For more information, see #367

For now, if you came from the Ghostery website and have question on the data itself (e.g. how to download or looking for a technical documentation of the fields), it is best to start here:

https://github.com/whotracksme/whotracks.me/blob/master/whotracksme/data/Readme.md

If it does not answer your questions, also feel free to create a Github issue. It helps us to improve the missing parts of the documentation.


Installation

Python 3.11 is needed to build the site. We recommend creating a virtualenv to install the dependencies, or use pipenv or )

to

python -m venv venv
. venv/bin/activate

After the initial setup, you can proceed with installing whotracks.me.

For nushell:

python -m virtualenv venv
overlay use venv/bin/activate.nu

With Pip

$ python -m pip install git+https://github.com/ghostery/whotracks.me.git

From source

After cloning the repository:

$ python -m pip install -r requirements.txt
$ python -m pip install -e .

That’s all you need to get started!

Downloading the data

Each month, we release a new version of the web site. The raw data, from which the graphs have been computed, are also available as an open data set (updated every month).

The data from month can be also directly accessed through the website.

More information on the raw data can be found in whotracksme/data/Readme.md.

Using the data

To get started with the data, everything you need can be found in whotracksme.data:

from whotracksme.data.loader import DataSource

data = DataSource()

# available entities
data.trackers
data.companies
data.sites

A whitepaper for whotracks.me is available at https://arxiv.org/abs/1804.08959, and here's a BibTeX entry that you can use to cite it in a publication:

@misc{whotracksme,
    title={WhoTracks.Me: Shedding light on the opaque world of online tracking},
    author={Arjaldo Karaj and Sam Macbeth and Rémi Berson and Josep M. Pujol},
    year={2018},
    eprint={1804.08959},
    archivePrefix={arXiv},
    primaryClass={cs.CY}
}

Building the site

Building the site requires a few extra dependencies, not installed by default to not make the installation heavier than it needs to be.

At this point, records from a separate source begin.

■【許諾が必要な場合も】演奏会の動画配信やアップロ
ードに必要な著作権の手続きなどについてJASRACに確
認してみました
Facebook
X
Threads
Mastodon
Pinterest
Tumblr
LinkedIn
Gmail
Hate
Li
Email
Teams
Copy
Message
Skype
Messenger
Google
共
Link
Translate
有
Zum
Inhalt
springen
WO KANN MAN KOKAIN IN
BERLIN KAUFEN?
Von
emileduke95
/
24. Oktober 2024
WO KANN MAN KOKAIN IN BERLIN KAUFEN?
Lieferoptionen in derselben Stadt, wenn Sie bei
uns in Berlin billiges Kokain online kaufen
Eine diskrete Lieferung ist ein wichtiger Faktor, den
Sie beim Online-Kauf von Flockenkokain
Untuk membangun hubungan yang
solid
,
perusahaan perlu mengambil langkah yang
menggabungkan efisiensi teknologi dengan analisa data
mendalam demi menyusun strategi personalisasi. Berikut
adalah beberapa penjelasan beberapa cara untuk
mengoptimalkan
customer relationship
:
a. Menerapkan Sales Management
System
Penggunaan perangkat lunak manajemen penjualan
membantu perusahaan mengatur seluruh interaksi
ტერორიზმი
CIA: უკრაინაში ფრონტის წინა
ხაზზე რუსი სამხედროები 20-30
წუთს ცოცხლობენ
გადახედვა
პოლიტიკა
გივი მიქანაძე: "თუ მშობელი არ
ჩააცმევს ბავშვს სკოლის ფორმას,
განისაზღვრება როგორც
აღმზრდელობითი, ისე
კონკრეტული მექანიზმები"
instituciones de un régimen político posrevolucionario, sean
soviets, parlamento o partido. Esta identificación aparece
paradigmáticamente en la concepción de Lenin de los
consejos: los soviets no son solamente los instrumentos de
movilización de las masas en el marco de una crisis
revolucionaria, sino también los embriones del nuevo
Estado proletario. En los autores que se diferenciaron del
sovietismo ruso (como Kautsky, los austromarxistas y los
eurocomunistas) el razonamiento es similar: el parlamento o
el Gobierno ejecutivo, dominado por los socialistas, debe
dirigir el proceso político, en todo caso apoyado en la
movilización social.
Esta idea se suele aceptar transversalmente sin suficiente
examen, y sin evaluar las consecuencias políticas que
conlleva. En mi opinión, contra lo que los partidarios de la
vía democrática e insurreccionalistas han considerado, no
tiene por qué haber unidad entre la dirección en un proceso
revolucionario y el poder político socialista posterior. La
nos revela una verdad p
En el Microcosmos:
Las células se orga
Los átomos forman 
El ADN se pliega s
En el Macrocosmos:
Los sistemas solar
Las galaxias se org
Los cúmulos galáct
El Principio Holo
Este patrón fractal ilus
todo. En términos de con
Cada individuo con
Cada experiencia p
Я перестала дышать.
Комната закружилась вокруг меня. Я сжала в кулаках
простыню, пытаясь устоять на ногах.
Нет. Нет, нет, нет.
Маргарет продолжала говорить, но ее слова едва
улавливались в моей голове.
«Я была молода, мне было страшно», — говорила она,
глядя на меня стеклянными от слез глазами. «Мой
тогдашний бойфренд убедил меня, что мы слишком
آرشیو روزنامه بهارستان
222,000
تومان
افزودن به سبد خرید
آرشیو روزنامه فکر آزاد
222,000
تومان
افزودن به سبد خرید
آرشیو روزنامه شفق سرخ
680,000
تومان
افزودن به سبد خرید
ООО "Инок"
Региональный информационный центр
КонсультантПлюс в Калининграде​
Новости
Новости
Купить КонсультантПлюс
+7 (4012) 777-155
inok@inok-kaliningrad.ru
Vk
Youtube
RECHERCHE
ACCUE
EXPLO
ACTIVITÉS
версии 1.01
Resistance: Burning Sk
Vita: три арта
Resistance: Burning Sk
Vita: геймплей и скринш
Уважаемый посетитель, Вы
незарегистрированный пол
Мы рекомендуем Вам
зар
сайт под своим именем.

You will need to install whotracksme from the repository, because not all assets are packaged with whotracksme released on pypi:

$ python -m pip install -r requirements-dev.txt
$ python -m pip install -e '.[dev]'

Once this is done, you will have access to a whotracksme entry point that can be used this way:

$ whotracksme website [serve]

The serve part is optional and can be used while making changes on the website.

All generated artifacts can be found in the _site/ folder.

If you debug the website generator, the parallel execution can be disabled by setting the environment variable DEBUG=1.

Tests

To run tests, you will need pytest, or simply install whotracksme with the dev extra:

$ python -m pip install -e '.[dev]'
$ pytest

Contributing

We are happy to take contributions on:

  • Guest articles for our blog in the topics of tracking, privacy and security. Feel free to use the data in this repository if you need inspiration.
  • Feature requests that are doable using the WTM database.
  • Curating our database of tracker profiles. Open an issue if you spot anything odd.

Right to Amend

Please read our Guideline for 3rd parties wanting to suggest corrections to their data.

License

The content of this project itself is licensed under the Creative Commons Attribution 4.0 license, and the underlying source code used to generate and display that content is licensed under the MIT license.